»»
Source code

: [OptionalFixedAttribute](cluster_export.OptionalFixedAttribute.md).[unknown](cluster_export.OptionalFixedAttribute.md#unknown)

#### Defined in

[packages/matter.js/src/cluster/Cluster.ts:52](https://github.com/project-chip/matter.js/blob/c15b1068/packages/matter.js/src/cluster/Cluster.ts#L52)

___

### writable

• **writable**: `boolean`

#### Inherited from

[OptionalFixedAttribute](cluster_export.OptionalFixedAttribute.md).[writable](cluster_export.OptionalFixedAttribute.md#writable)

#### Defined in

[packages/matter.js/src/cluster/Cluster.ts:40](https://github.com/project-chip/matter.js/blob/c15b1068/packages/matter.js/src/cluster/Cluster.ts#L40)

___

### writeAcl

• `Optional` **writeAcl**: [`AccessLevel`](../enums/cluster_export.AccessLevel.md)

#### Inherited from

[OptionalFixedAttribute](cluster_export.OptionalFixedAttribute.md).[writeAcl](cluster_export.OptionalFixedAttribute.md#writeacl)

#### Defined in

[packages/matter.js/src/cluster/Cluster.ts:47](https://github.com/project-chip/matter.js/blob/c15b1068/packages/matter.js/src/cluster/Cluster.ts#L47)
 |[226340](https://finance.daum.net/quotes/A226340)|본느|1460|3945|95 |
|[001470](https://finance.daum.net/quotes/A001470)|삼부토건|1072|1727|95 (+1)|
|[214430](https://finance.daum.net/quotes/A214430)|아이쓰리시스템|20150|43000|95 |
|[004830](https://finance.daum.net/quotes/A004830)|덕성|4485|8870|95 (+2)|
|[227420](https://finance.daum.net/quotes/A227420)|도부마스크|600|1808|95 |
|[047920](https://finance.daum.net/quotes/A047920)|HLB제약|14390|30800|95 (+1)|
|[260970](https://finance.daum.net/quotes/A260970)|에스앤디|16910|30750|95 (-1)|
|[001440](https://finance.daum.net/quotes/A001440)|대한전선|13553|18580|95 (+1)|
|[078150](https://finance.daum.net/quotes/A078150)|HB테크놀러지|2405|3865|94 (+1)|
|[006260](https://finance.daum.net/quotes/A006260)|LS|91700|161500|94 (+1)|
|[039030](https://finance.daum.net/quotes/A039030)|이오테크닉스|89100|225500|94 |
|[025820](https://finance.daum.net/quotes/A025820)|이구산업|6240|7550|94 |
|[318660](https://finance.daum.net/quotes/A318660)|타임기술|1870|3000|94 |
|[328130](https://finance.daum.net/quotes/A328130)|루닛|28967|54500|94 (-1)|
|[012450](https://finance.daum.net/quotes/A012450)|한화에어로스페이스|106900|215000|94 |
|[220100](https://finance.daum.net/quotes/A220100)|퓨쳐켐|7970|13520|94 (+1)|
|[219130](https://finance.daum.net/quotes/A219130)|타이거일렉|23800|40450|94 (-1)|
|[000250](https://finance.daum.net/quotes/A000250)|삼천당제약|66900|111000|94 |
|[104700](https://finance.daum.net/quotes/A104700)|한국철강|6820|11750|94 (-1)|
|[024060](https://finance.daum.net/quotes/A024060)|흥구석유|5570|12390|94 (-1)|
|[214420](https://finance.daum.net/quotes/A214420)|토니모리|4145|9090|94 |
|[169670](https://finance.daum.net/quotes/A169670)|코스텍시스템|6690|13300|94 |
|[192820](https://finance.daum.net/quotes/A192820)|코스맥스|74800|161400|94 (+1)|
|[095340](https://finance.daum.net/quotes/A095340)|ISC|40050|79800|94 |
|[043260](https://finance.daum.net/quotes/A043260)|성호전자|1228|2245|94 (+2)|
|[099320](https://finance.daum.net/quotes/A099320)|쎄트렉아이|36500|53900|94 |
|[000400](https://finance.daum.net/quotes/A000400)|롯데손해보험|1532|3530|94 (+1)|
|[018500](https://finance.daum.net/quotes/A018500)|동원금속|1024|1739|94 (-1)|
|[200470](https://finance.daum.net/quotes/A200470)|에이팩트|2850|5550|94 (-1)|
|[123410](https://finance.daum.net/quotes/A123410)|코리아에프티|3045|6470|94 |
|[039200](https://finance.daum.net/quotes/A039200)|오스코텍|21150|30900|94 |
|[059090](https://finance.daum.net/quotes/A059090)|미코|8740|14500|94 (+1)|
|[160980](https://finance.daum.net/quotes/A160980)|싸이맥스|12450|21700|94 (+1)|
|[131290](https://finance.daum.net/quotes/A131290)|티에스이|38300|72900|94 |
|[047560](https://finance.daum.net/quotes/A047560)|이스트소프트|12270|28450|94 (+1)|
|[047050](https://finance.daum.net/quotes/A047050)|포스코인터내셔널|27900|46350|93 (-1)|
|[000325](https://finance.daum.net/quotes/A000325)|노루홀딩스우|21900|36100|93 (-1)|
««
## Aim of the exercise
Collect every line in the entries above that contains the string "writable". Matching is case-sensitive.

## Task result
### writable
• **writable**: `boolean`
[OptionalFixedAttribute](cluster_export.OptionalFixedAttribute.md).[writable](cluster_export.OptionalFixedAttribute.md#writable)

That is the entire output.